Mais le duo de directeurs artistiques composé d’Arnaud Vaillant et de Sébastien Meyer n’en était pas à sa première idée folle. Relancée en 2019 avec le soutien de Tomorrow London Holdings (agence de conseils pour les jeunes créateurs) leur label Coperni avait fait beaucoup parler de lui en 2021, avec un « défilé drive-in » auquel les invités assistaient depuis leur voiture, les phares allumés pour éclairer le podium.
« Les réseaux sociaux sont tout pour nous », déclarait en 2021 Sébastien Meyer, dans une interview pour la FHCM, précisant que la marque était née sur Instagram et avait trouvé son premier revendeur sur cette application. Elle est aujourd’hui distribuée via son propre e-shop et dispose d’un réseau wholesale dans le monde entier.
Avec ce nouveau coup de maître, Coperni est parvenu à capter l’attention de la GenZ tout en renforçant son identité et donc sa différenciation : celle d’une marque futuriste et innovante, qui collabore avec des industriels – cette saison Fabrican Ltd – pour proposer les matériaux de demain.
Côté produit, Coperni, mise sur le segment porteur des marques de luxe, celui des accessoires. Le show incluait leur best-seller, le sac Swipe (vendu à partir de 390 euros pour la version mini), décliné dans une version en or 18 carats, ainsi que de nouveaux modèles : le Lady Bag et le Vanit-e bag. On note également des lunettes à l’esthétique 1990 et un collier choker, façon earphone.

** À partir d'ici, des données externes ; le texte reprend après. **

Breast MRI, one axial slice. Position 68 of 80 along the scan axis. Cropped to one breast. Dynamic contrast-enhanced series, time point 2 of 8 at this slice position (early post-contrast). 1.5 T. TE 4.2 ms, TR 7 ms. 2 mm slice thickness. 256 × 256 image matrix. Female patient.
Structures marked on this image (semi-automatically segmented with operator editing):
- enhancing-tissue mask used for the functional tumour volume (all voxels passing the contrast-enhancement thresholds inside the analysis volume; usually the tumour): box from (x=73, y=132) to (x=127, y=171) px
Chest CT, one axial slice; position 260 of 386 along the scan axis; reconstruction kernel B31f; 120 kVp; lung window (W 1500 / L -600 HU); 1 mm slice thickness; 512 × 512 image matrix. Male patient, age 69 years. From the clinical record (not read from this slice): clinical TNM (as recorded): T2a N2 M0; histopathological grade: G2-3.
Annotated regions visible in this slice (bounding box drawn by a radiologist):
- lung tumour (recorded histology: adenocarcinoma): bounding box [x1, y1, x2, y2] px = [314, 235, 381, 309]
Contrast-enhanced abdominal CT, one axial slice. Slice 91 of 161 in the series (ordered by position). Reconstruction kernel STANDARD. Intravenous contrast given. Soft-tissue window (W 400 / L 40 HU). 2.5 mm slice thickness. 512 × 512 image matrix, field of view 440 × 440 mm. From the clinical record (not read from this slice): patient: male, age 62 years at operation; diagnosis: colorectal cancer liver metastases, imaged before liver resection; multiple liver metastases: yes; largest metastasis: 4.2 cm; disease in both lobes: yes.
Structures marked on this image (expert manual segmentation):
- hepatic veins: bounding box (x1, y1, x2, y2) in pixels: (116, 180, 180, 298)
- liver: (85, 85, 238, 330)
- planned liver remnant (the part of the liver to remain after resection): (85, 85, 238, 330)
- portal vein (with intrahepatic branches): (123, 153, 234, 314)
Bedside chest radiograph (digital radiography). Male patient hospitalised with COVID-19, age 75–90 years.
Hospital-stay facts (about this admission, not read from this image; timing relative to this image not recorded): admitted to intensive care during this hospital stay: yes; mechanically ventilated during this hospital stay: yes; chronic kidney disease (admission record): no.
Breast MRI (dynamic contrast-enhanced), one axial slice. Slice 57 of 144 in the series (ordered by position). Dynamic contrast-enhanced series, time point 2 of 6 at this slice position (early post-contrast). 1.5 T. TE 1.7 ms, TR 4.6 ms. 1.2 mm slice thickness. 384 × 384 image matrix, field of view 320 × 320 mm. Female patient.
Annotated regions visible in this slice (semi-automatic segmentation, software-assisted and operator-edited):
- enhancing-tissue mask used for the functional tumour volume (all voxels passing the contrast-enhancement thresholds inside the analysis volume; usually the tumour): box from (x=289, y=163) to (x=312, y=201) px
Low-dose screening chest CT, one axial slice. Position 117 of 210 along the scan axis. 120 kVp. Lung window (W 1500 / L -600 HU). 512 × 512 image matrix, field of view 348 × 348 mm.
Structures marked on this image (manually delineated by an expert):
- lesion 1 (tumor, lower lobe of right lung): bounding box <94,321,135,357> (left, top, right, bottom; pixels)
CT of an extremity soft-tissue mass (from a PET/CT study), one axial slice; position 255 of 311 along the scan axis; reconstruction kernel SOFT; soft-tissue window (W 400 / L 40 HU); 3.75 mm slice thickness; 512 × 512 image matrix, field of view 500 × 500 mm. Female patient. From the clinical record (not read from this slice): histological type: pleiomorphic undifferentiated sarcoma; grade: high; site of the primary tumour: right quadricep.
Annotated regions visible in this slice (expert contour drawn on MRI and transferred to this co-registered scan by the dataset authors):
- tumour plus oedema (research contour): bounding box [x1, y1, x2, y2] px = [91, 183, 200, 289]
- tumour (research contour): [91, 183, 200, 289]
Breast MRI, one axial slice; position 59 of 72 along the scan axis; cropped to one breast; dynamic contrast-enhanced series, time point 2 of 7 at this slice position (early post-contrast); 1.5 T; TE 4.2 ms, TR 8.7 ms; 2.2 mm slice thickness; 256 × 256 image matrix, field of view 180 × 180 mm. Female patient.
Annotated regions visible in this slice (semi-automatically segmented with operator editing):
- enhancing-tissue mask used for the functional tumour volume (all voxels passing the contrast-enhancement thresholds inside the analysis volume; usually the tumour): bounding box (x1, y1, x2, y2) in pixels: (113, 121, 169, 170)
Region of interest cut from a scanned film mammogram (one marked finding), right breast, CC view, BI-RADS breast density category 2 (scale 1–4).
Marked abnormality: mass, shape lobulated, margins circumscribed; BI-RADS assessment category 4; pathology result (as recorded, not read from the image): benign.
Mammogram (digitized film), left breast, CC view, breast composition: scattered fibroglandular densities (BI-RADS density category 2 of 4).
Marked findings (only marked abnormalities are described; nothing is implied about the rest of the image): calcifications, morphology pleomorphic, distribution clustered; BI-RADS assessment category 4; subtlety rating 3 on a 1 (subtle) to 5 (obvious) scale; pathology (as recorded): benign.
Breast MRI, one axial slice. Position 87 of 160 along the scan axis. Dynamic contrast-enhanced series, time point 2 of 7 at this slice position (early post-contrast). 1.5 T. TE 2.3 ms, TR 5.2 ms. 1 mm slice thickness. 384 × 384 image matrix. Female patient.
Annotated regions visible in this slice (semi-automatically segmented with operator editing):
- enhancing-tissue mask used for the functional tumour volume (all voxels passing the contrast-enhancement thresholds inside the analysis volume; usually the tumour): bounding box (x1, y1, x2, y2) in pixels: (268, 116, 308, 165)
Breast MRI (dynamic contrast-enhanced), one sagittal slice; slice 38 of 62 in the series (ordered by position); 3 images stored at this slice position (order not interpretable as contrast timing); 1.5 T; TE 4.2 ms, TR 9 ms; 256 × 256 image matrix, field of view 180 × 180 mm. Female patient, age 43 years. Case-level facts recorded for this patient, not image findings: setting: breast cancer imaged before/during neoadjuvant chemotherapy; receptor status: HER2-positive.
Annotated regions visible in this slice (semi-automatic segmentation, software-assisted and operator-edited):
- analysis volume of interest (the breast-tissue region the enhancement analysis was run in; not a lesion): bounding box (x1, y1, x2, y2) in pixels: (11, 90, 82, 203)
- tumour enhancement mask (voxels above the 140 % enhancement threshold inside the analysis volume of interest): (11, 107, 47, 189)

La silhouette est quant à elle très 90’s – LA tendance du moment – et se conjugue à l’épure de Coperni. On note quelques robes lingerie, des jeux de découpe sur les hanches, des pantalons cargos et des crops tops. Un vestiaire simple destiné à une jeune clientèle.
Balmain
Le défilé-festival de Balmain printemps-été 2023, au Stade Jean Bouin, était le dernier volet d’une série de shows guidée par une stratégie d’« entertainment marketing » visant à fédérer sa communauté – professionnels comme consommateurs – autour d’une image de marque festive. Pour l’occasion, la griffe et son influent directeur artistique, Olivier Rousteing, ont créé la surprise en clôturant le défilé avec une invitée de marque, la chanteuse Cher. La star américaine accompagnera Balmain pour le lancement d’une nouvelle ligne de sacs en cuir.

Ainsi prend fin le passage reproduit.